Falzon explains that COP conferences operate more like “a corporate conference” than an emergency response effort, emphasizing polished presentations, bureaucratic English, and endless procedures rather than the urgent realities of the climate crisis. As Falzon puts it, negotiators rarely speak plainly about the catastrophe unfolding outside: “I’d like to go to the negotiations and see people taking seriously the urgency and the undeniability of the massive changes we’re seeing… I’d like to see them break through the sterilized, shallow, diplomatic language and talk about climate change for what it actually is.” This quote underscores her argument that the culture of the talks suppresses emotional honesty and urgency, which in turn weakens the political will to act.
A major contribution of Falzon’s research featured in the article is her analysis of how COP procedures reinforce global inequalities. Wealthy nations arrive with large, well-staffed delegations capable of attending overlapping sessions and shaping key decisions, while poorer countries struggle simply to keep up. As Falzon explains, “Everyone is exhausted but people from smaller delegations are just trying to keep up,” a dynamic that allows richer nations to set the pace and define priorities. Her findings show that this imbalance is “built into the institution,” which prioritizes consensus, new documents, and new work programs—often at the expense of actual emissions reductions.
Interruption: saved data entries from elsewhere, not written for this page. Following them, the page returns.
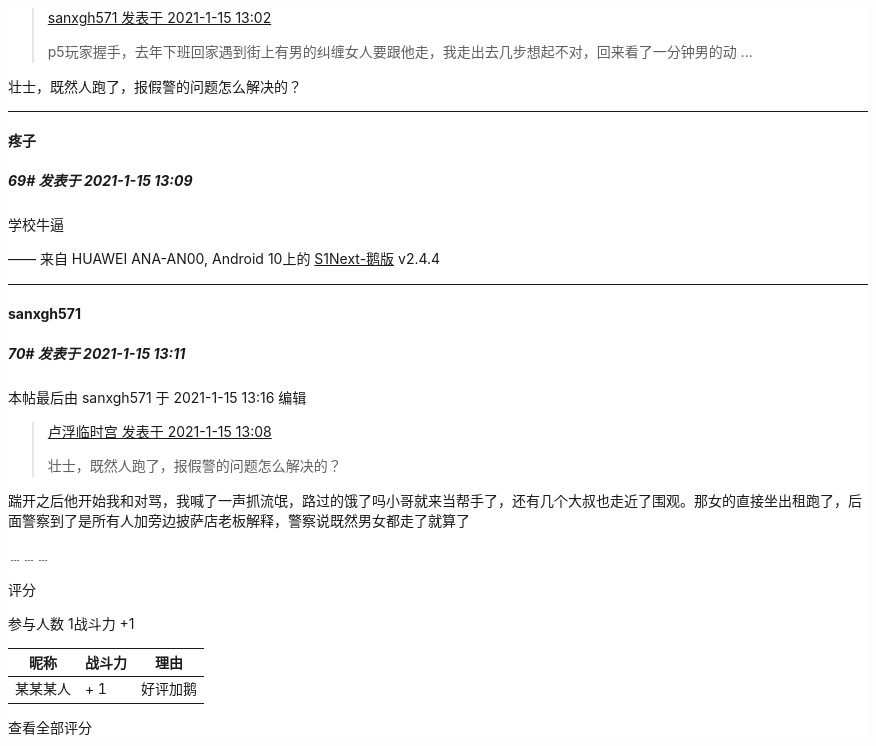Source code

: 

<blockquote><a href="httphttps://bbs.saraba1st.com/2b/forum.php?mod=redirect&amp;goto=findpost&amp;pid=50042709&amp;ptid=1982930" target="_blank">sanxgh571 发表于 2021-1-15 13:02</a>

p5玩家握手，去年下班回家遇到街上有男的纠缠女人要跟他走，我走出去几步想起不对，回来看了一分钟男的动 ...</blockquote>
壮士，既然人跑了，报假警的问题怎么解决的？







*****

####  疼子  
##### 69#       发表于 2021-1-15 13:09




学校牛逼

—— 来自 HUAWEI ANA-AN00, Android 10上的 [S1Next-鹅版](https://github.com/ykrank/S1-Next/releases) v2.4.4







*****

####  sanxgh571  
##### 70#       发表于 2021-1-15 13:11



 本帖最后由 sanxgh571 于 2021-1-15 13:16 编辑 
<blockquote><a href="httphttps://bbs.saraba1st.com/2b/forum.php?mod=redirect&amp;goto=findpost&amp;pid=50042777&amp;ptid=1982930" target="_blank">卢浮临时宫 发表于 2021-1-15 13:08</a>

壮士，既然人跑了，报假警的问题怎么解决的？</blockquote>
踹开之后他开始我和对骂，我喊了一声抓流氓，路过的饿了吗小哥就来当帮手了，还有几个大叔也走近了围观。那女的直接坐出租跑了，后面警察到了是所有人加旁边披萨店老板解释，警察说既然男女都走了就算了



﹍﹍﹍

评分





 参与人数 1战斗力 +1

|昵称|战斗力|理由|
|----|---|---|
| 某某某人| + 1|好评加鹅|



查看全部评分


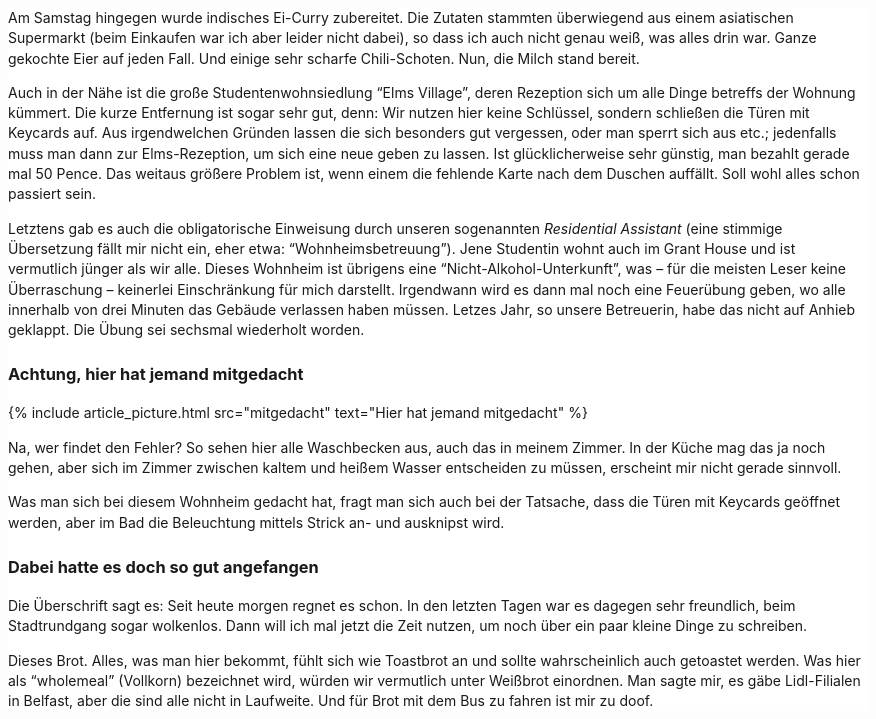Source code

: Am Samstag hingegen wurde indisches Ei-Curry zubereitet. Die Zutaten
stammten überwiegend aus einem asiatischen Supermarkt (beim Einkaufen
war ich aber leider nicht dabei), so dass ich auch nicht genau weiß, was
alles drin war. Ganze gekochte Eier auf jeden Fall. Und einige sehr
scharfe Chili-Schoten. Nun, die Milch stand bereit.

Auch in der Nähe ist die große Studentenwohnsiedlung “Elms Village”,
deren Rezeption sich um alle Dinge betreffs der Wohnung kümmert. Die
kurze Entfernung ist sogar sehr gut, denn: Wir nutzen hier keine
Schlüssel, sondern schließen die Türen mit Keycards auf. Aus
irgendwelchen Gründen lassen die sich besonders gut vergessen, oder man
sperrt sich aus etc.; jedenfalls muss man dann zur Elms-Rezeption, um
sich eine neue geben zu lassen. Ist glücklicherweise sehr günstig, man
bezahlt gerade mal 50 Pence. Das weitaus größere Problem ist, wenn einem
die fehlende Karte nach dem Duschen auffällt. Soll wohl alles schon
passiert sein.

Letztens gab es auch die obligatorische Einweisung durch unseren
sogenannten *Residential Assistant* (eine stimmige Übersetzung fällt mir
nicht ein, eher etwa: “Wohnheimsbetreuung”). Jene Studentin wohnt auch
im Grant House und ist vermutlich jünger als wir alle. Dieses Wohnheim
ist übrigens eine “Nicht-Alkohol-Unterkunft”, was – für die meisten
Leser keine Überraschung – keinerlei Einschränkung für mich darstellt.
Irgendwann wird es dann mal noch eine Feuerübung geben, wo alle
innerhalb von drei Minuten das Gebäude verlassen haben müssen. Letzes
Jahr, so unsere Betreuerin, habe das nicht auf Anhieb geklappt. Die
Übung sei sechsmal wiederholt worden.

### Achtung, hier hat jemand mitgedacht

<div class="gallery">
  {% include article_picture.html src="mitgedacht" text="Hier hat jemand mitgedacht" %}
</div>

Na, wer findet den Fehler? So sehen hier alle Waschbecken aus, auch das
in meinem Zimmer. In der Küche mag das ja noch gehen, aber sich im
Zimmer zwischen kaltem und heißem Wasser entscheiden zu müssen,
erscheint mir nicht gerade sinnvoll.

Was man sich bei diesem Wohnheim gedacht hat, fragt man sich auch bei
der Tatsache, dass die Türen mit Keycards geöffnet werden, aber im Bad
die Beleuchtung mittels Strick an- und ausknipst wird.

### Dabei hatte es doch so gut angefangen

Die Überschrift sagt es: Seit heute morgen regnet es schon. In den
letzten Tagen war es dagegen sehr freundlich, beim Stadtrundgang sogar
wolkenlos. Dann will ich mal jetzt die Zeit nutzen, um noch über ein
paar kleine Dinge zu schreiben.

Dieses Brot. Alles, was man hier bekommt, fühlt sich wie Toastbrot an
und sollte wahrscheinlich auch getoastet werden. Was hier als
“wholemeal” (Vollkorn) bezeichnet wird, würden wir vermutlich unter
Weißbrot einordnen. Man sagte mir, es gäbe Lidl-Filialen in Belfast,
aber die sind alle nicht in Laufweite. Und für Brot mit dem Bus zu
fahren ist mir zu doof.

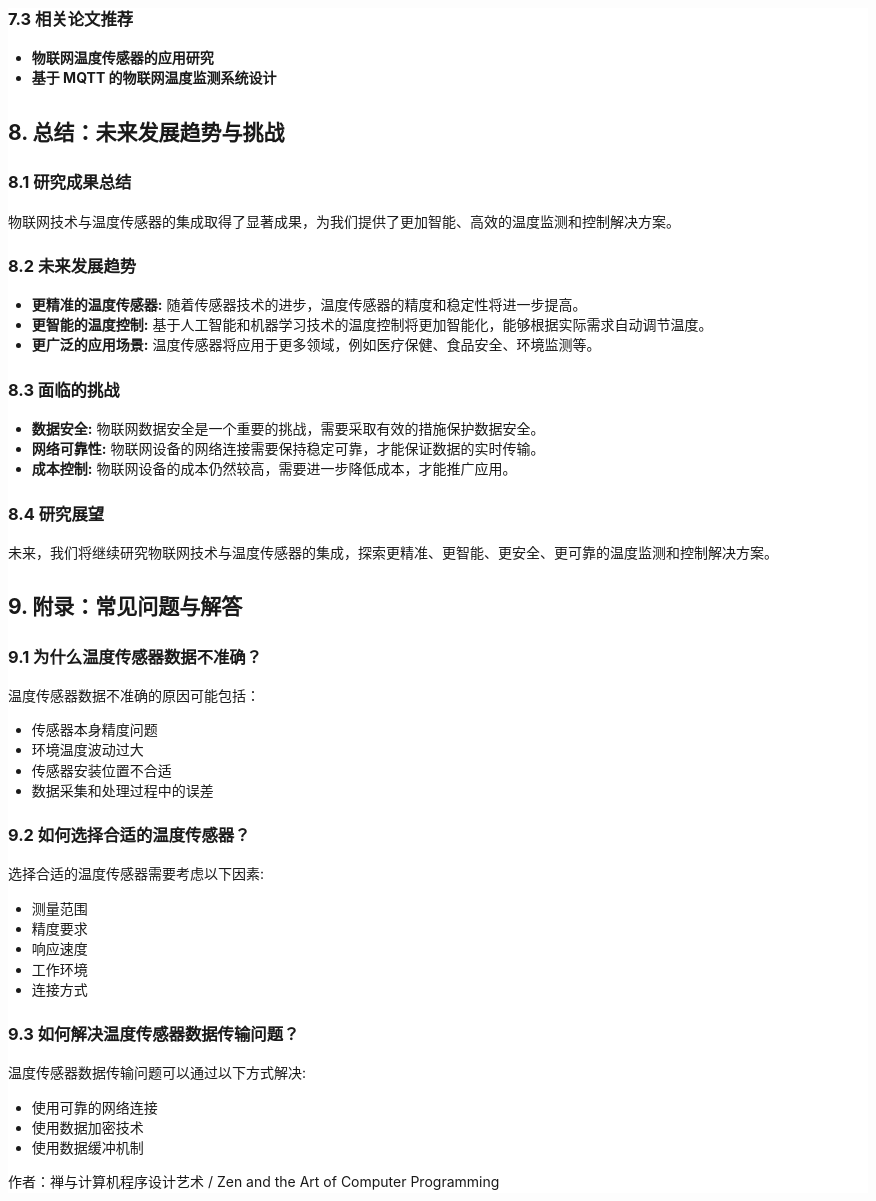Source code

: ### 7.3 相关论文推荐

* **物联网温度传感器的应用研究**
* **基于 MQTT 的物联网温度监测系统设计**

## 8. 总结：未来发展趋势与挑战

### 8.1 研究成果总结

物联网技术与温度传感器的集成取得了显著成果，为我们提供了更加智能、高效的温度监测和控制解决方案。

### 8.2 未来发展趋势

* **更精准的温度传感器:** 随着传感器技术的进步，温度传感器的精度和稳定性将进一步提高。
* **更智能的温度控制:** 基于人工智能和机器学习技术的温度控制将更加智能化，能够根据实际需求自动调节温度。
* **更广泛的应用场景:** 温度传感器将应用于更多领域，例如医疗保健、食品安全、环境监测等。

### 8.3 面临的挑战

* **数据安全:** 物联网数据安全是一个重要的挑战，需要采取有效的措施保护数据安全。
* **网络可靠性:** 物联网设备的网络连接需要保持稳定可靠，才能保证数据的实时传输。
* **成本控制:** 物联网设备的成本仍然较高，需要进一步降低成本，才能推广应用。

### 8.4 研究展望

未来，我们将继续研究物联网技术与温度传感器的集成，探索更精准、更智能、更安全、更可靠的温度监测和控制解决方案。

## 9. 附录：常见问题与解答

### 9.1 为什么温度传感器数据不准确？

温度传感器数据不准确的原因可能包括：

* 传感器本身精度问题
* 环境温度波动过大
* 传感器安装位置不合适
* 数据采集和处理过程中的误差

### 9.2 如何选择合适的温度传感器？

选择合适的温度传感器需要考虑以下因素:

* 测量范围
* 精度要求
* 响应速度
* 工作环境
* 连接方式

### 9.3 如何解决温度传感器数据传输问题？

温度传感器数据传输问题可以通过以下方式解决:

* 使用可靠的网络连接
* 使用数据加密技术
* 使用数据缓冲机制

作者：禅与计算机程序设计艺术 / Zen and the Art of Computer Programming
Ultimately, the article argues—drawing extensively on Falzon’s expertise—that COP’s technocratic language, proceduralism, and institutional design mirror the global inequities the talks are meant to solve. After 30 years of meetings, she notes, the process continues to generate new texts and promises rather than real climate action: “Much of what’s called success at COP now is the creation of new texts, new work programs, rather than real climate action.”